Danger at Gun Hill – Despite its name, Gun Hill is quite safe today and the walker can enjoy a drink and meal in the 15th century Gun Inn. The name commemorates the Wealden iron industry and particularly the nearby furnace at Stream Farm where cannons were made between about 1540 and 1700.
Cuckoos on the Railway – The “Cuckoo” line was opened in 1880 between Polegate and Eridge; trains ran from Eastbourne to Tunbridge Wells. The line was named after the tradition that the first cuckoo of spring was always heard at the Heathfield Fair. The nearby bridge is a good example of recycling – clay dug out of the cuttings was fired into bricks to make the structure. The line closed between 1965 and 1968 and has now been converted into a walkway – the Cuckoo Trail.
The Milling Monks – There has been a watermill on this site since at least 1255. We know this because it formed part of a legal dispute between the owner, the Abbot of Battle, and the owners of the next downstream mill, owned by the Prior of Michelham. Following the court case, an agreement was reached to limit the sluice height gate here to “2 feet and a half and 3 inches” to give sufficient flow to the Michelham mill. The present building dates from the mid 18th century. The mill fell out of use in 1924 but a new wheel was installed in 1984/5 and the present owner is hoping to restore the remainder of the machinery to working order.

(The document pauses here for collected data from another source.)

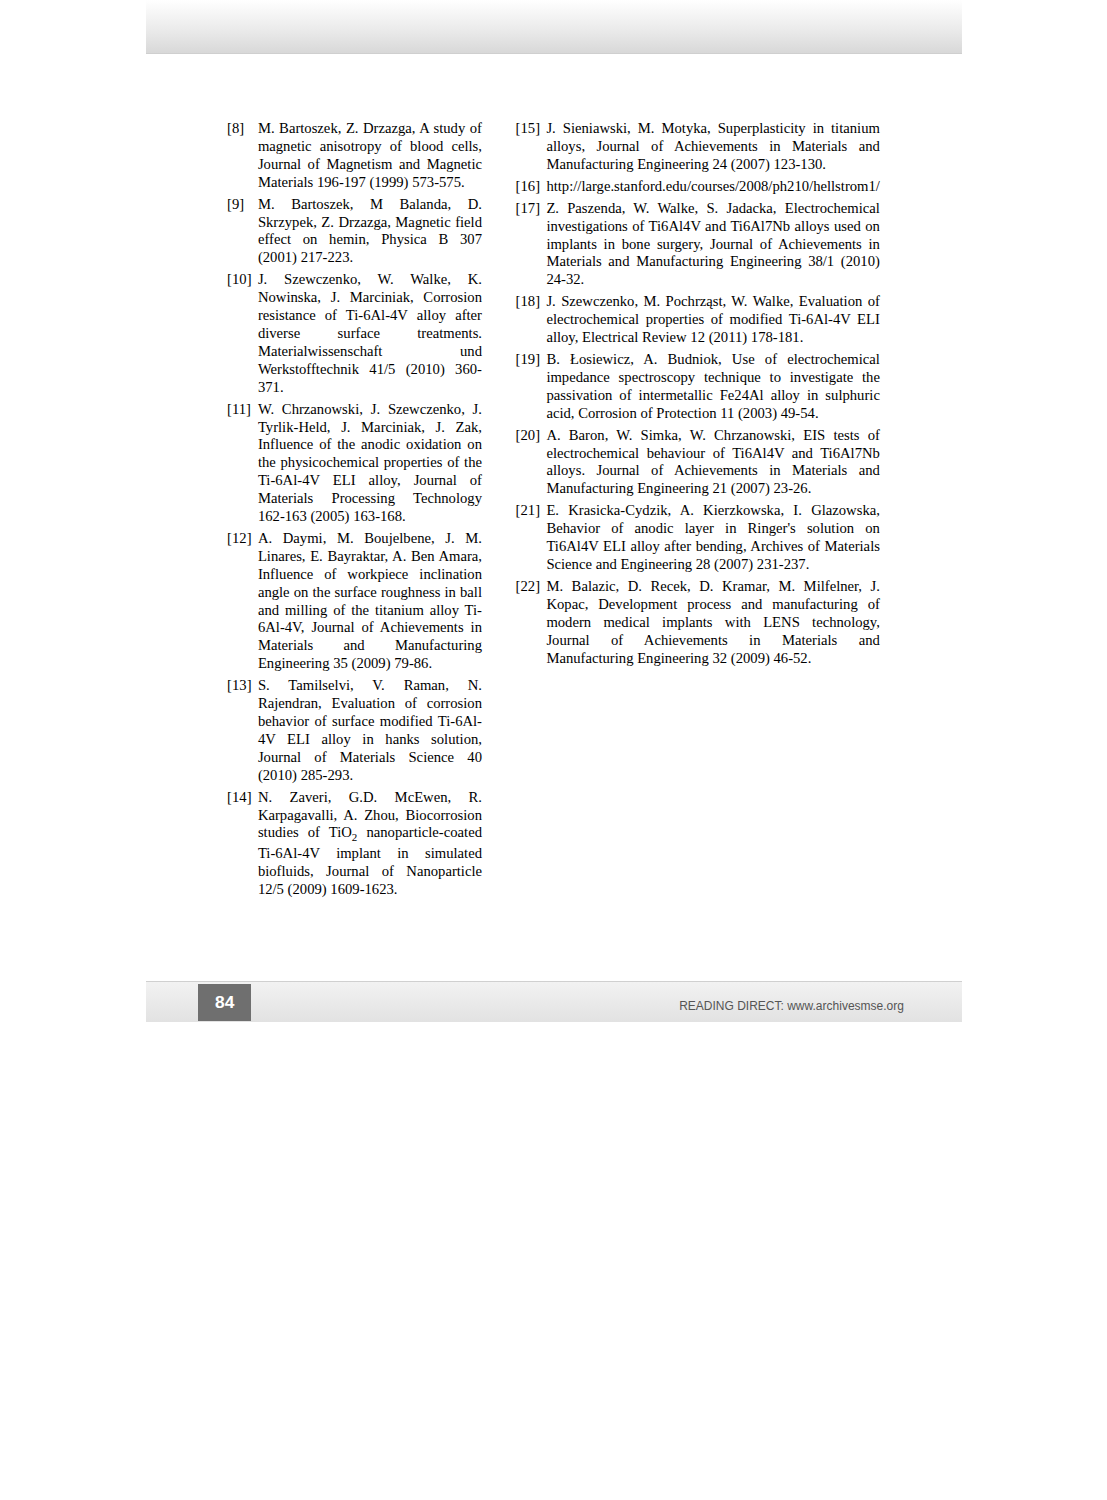[8] M. Bartoszek, Z. Drzazga, A study of magnetic anisotropy of blood cells, Journal of Magnetism and Magnetic Materials 196-197 (1999) 573-575.
[9] M. Bartoszek, M Balanda, D. Skrzypek, Z. Drzazga, Magnetic field effect on hemin, Physica B 307 (2001) 217-223.
[10] J. Szewczenko, W. Walke, K. Nowinska, J. Marciniak, Corrosion resistance of Ti-6Al-4V alloy after diverse surface treatments. Materialwissenschaft und Werkstofftechnik 41/5 (2010) 360-371.
[11] W. Chrzanowski, J. Szewczenko, J. Tyrlik-Held, J. Marciniak, J. Zak, Influence of the anodic oxidation on the physicochemical properties of the Ti-6Al-4V ELI alloy, Journal of Materials Processing Technology 162-163 (2005) 163-168.
[12] A. Daymi, M. Boujelbene, J. M. Linares, E. Bayraktar, A. Ben Amara, Influence of workpiece inclination angle on the surface roughness in ball and milling of the titanium alloy Ti-6Al-4V, Journal of Achievements in Materials and Manufacturing Engineering 35 (2009) 79-86.
[13] S. Tamilselvi, V. Raman, N. Rajendran, Evaluation of corrosion behavior of surface modified Ti-6Al-4V ELI alloy in hanks solution, Journal of Materials Science 40 (2010) 285-293.
[14] N. Zaveri, G.D. McEwen, R. Karpagavalli, A. Zhou, Biocorrosion studies of TiO2 nanoparticle-coated Ti-6Al-4V implant in simulated biofluids, Journal of Nanoparticle 12/5 (2009) 1609-1623.
[15] J. Sieniawski, M. Motyka, Superplasticity in titanium alloys, Journal of Achievements in Materials and Manufacturing Engineering 24 (2007) 123-130.
[16] http://large.stanford.edu/courses/2008/ph210/hellstrom1/
[17] Z. Paszenda, W. Walke, S. Jadacka, Electrochemical investigations of Ti6Al4V and Ti6Al7Nb alloys used on implants in bone surgery, Journal of Achievements in Materials and Manufacturing Engineering 38/1 (2010) 24-32.
[18] J. Szewczenko, M. Pochrząst, W. Walke, Evaluation of electrochemical properties of modified Ti-6Al-4V ELI alloy, Electrical Review 12 (2011) 178-181.
[19] B. Łosiewicz, A. Budniok, Use of electrochemical impedance spectroscopy technique to investigate the passivation of intermetallic Fe24Al alloy in sulphuric acid, Corrosion of Protection 11 (2003) 49-54.
[20] A. Baron, W. Simka, W. Chrzanowski, EIS tests of electrochemical behaviour of Ti6Al4V and Ti6Al7Nb alloys. Journal of Achievements in Materials and Manufacturing Engineering 21 (2007) 23-26.
[21] E. Krasicka-Cydzik, A. Kierzkowska, I. Glazowska, Behavior of anodic layer in Ringer's solution on Ti6Al4V ELI alloy after bending, Archives of Materials Science and Engineering 28 (2007) 231-237.
[22] M. Balazic, D. Recek, D. Kramar, M. Milfelner, J. Kopac, Development process and manufacturing of modern medical implants with LENS technology, Journal of Achievements in Materials and Manufacturing Engineering 32 (2009) 46-52.
84
READING DIRECT: www.archivesmse.org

The Asylum Tramway – The end of the walk is marked by the remains of Hellingly Station, now a private dwelling. The attractive station house was originally half timbered to resemble a country cottage, but has been tile hung to reduce water penetration. Much detail still survives – look for the ornate plasterwork, canopy fretwork and stained glass windows. However, opposite the existing, public platform was once a more sinister, chained platform where “patients” for the nearby East Sussex County Asylum were transferred to a private electric tramway to convey them to the hospital buildings about a mile away.